▶ **What you need to do**: Repeat, line for line, the entries below from the first line to the line containing "Atmosfera intimista, gast", counting both ends.

[Saved entries]
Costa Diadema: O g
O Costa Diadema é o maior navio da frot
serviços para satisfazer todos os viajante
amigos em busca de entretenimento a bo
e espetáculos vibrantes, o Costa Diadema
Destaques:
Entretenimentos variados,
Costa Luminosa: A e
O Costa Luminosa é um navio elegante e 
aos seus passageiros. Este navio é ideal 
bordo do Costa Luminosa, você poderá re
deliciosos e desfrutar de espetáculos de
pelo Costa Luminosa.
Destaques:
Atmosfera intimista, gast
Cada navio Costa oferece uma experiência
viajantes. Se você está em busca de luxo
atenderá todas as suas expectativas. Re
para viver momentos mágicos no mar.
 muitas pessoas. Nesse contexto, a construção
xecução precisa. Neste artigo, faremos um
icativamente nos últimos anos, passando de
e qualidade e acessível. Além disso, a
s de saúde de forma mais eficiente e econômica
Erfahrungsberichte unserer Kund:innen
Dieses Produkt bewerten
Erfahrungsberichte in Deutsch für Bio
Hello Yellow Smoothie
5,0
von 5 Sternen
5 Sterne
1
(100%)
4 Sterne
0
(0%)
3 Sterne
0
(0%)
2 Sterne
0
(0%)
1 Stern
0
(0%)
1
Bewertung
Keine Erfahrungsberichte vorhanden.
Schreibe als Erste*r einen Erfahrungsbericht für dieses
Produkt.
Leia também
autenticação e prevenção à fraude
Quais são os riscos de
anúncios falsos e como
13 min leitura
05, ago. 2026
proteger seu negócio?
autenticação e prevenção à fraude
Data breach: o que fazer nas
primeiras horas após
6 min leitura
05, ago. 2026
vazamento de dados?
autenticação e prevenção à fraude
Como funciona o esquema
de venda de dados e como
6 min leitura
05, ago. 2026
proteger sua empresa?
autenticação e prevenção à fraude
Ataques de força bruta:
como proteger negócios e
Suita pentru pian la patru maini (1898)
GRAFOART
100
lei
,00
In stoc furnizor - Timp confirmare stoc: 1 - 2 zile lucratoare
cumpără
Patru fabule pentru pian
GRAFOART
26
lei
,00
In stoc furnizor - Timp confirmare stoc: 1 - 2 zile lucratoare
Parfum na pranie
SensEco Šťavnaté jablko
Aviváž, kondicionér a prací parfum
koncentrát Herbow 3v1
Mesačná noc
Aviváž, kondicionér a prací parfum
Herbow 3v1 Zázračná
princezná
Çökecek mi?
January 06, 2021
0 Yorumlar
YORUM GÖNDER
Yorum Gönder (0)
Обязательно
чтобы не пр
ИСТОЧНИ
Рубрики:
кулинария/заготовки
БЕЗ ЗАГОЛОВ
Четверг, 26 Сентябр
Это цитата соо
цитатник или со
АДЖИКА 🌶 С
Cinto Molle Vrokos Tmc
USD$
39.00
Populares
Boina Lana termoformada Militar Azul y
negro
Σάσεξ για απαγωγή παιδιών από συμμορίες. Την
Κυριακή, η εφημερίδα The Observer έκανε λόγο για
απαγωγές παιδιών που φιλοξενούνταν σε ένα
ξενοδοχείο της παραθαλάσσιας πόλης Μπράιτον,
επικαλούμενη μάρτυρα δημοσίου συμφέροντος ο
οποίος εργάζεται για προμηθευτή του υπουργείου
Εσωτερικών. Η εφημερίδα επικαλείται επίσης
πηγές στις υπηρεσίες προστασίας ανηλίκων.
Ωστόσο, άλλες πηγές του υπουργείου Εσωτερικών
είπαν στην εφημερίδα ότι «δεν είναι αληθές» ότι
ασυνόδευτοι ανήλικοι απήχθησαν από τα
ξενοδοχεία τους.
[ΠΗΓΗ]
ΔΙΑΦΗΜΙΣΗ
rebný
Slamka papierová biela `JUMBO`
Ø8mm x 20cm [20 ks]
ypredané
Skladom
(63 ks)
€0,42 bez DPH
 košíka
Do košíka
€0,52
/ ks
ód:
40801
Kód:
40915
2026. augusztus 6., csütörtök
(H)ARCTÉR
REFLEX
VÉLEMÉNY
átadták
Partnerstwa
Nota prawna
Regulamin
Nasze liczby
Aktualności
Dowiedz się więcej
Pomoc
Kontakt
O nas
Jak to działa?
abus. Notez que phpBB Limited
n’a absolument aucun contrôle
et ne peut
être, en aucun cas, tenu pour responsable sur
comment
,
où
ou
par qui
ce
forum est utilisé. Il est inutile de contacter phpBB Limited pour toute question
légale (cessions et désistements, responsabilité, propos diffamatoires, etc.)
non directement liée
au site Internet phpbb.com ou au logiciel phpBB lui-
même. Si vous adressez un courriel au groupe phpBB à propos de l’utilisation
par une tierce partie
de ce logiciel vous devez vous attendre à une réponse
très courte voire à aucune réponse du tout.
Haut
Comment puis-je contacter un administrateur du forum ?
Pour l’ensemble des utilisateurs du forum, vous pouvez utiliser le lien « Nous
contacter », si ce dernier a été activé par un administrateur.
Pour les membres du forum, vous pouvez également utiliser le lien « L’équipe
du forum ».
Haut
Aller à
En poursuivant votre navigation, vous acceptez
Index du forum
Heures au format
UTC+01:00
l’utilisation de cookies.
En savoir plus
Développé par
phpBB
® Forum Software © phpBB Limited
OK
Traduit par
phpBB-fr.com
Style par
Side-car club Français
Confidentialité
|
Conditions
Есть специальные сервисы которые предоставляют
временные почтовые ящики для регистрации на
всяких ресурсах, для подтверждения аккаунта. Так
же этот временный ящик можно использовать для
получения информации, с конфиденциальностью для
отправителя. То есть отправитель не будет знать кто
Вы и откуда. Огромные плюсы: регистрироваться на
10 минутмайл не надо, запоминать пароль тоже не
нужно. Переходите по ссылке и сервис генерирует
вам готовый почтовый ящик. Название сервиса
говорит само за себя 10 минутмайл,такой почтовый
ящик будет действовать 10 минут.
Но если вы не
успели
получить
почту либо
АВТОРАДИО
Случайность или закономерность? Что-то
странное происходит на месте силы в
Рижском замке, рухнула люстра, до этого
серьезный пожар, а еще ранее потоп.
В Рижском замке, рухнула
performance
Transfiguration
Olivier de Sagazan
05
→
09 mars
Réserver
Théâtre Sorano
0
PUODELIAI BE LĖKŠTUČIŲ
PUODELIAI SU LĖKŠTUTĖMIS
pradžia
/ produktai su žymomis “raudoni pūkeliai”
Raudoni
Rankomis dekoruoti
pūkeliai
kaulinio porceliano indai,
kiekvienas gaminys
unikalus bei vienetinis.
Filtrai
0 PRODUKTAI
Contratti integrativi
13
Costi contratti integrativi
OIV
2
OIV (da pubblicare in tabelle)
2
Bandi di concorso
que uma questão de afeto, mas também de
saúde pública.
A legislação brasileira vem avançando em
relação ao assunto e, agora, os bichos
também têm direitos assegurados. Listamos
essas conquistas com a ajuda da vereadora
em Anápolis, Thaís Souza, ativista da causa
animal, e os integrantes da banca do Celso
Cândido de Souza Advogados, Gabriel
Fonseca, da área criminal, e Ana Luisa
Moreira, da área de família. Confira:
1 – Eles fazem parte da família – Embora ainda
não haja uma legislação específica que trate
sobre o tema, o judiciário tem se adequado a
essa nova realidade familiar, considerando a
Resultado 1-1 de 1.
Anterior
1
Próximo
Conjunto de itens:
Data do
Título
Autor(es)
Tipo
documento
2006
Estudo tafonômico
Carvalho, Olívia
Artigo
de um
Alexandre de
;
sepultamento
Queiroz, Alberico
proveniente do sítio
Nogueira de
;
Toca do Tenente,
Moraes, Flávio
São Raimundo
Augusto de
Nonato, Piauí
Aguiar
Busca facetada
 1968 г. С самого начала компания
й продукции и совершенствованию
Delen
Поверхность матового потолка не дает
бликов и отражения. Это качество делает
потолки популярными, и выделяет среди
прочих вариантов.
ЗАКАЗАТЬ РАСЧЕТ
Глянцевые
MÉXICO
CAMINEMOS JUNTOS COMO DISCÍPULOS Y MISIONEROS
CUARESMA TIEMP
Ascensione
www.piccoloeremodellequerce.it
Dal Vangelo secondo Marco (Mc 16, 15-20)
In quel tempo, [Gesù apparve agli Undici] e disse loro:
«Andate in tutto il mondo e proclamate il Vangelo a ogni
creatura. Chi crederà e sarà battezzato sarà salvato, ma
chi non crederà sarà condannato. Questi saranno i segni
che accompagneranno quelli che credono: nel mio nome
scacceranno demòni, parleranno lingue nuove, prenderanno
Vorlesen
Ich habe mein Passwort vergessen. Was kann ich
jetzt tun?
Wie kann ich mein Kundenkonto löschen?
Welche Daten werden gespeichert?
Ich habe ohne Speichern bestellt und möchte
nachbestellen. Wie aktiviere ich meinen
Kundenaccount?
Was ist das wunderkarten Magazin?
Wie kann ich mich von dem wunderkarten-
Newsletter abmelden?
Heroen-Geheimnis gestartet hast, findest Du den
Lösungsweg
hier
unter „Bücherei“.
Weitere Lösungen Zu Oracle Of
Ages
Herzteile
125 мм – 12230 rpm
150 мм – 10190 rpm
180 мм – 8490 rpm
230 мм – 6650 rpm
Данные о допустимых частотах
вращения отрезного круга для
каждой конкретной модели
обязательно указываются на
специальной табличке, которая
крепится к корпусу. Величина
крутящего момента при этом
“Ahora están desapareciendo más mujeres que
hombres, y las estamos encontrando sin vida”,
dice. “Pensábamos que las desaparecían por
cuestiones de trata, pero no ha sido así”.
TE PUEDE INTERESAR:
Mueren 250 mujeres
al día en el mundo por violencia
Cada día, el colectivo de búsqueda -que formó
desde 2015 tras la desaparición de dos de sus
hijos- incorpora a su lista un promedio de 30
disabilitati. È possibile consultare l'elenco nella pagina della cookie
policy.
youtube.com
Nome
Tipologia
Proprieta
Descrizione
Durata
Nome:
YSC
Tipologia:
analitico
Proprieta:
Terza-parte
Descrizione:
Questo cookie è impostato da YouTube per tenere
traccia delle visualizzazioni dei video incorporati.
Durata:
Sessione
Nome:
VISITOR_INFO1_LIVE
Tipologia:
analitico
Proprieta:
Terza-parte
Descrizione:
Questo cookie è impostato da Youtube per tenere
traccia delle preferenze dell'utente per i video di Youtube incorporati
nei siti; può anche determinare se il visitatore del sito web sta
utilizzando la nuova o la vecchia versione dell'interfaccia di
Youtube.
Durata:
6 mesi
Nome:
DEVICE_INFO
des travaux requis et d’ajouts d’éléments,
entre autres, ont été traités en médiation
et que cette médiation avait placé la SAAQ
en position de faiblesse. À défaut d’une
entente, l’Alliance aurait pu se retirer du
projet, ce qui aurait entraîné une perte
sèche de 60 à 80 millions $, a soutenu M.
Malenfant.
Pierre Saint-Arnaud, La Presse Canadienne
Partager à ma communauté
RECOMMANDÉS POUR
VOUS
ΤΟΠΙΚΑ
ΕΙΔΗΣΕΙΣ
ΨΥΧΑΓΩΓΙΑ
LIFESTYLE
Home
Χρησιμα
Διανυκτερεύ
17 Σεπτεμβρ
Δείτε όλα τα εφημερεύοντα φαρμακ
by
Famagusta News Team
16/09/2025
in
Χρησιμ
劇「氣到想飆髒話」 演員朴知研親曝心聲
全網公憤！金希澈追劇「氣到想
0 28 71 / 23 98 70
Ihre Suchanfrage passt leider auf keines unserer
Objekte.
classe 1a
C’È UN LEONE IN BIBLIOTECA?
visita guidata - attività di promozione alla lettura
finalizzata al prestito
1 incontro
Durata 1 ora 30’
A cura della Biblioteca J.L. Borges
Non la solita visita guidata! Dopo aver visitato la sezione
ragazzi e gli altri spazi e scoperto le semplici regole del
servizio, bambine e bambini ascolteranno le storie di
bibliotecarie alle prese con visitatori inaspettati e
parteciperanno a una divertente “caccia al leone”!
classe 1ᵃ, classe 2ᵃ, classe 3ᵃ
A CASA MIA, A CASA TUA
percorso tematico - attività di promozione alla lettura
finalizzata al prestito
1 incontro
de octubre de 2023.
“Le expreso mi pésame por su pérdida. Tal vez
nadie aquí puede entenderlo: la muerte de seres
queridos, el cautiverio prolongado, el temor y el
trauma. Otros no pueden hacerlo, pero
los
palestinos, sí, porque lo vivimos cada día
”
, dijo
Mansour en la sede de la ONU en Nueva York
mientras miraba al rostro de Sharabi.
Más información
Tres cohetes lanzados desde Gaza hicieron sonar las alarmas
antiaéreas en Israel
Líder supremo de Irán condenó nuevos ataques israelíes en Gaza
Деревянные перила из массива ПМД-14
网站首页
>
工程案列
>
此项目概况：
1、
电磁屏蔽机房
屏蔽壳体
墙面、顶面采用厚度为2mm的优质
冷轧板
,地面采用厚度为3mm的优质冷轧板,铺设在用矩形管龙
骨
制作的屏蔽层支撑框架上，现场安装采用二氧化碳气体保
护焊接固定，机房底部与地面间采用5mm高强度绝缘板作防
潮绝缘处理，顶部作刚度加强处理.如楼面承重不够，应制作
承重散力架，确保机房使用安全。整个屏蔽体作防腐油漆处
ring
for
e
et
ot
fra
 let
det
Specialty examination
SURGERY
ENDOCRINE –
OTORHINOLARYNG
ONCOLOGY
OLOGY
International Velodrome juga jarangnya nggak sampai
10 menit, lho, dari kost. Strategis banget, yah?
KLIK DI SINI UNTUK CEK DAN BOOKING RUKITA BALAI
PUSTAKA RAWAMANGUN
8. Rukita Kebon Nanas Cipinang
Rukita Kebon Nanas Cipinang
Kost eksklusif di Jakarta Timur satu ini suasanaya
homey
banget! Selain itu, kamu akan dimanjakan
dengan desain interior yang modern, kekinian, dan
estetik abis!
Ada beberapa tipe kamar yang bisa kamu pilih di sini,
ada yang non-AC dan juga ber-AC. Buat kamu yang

▶ **The completed task**:
Costa Diadema: O g
O Costa Diadema é o maior navio da frot
serviços para satisfazer todos os viajante
amigos em busca de entretenimento a bo
e espetáculos vibrantes, o Costa Diadema
Destaques:
Entretenimentos variados,
Costa Luminosa: A e
O Costa Luminosa é um navio elegante e 
aos seus passageiros. Este navio é ideal 
bordo do Costa Luminosa, você poderá re
deliciosos e desfrutar de espetáculos de
pelo Costa Luminosa.
Destaques:
Atmosfera intimista, gast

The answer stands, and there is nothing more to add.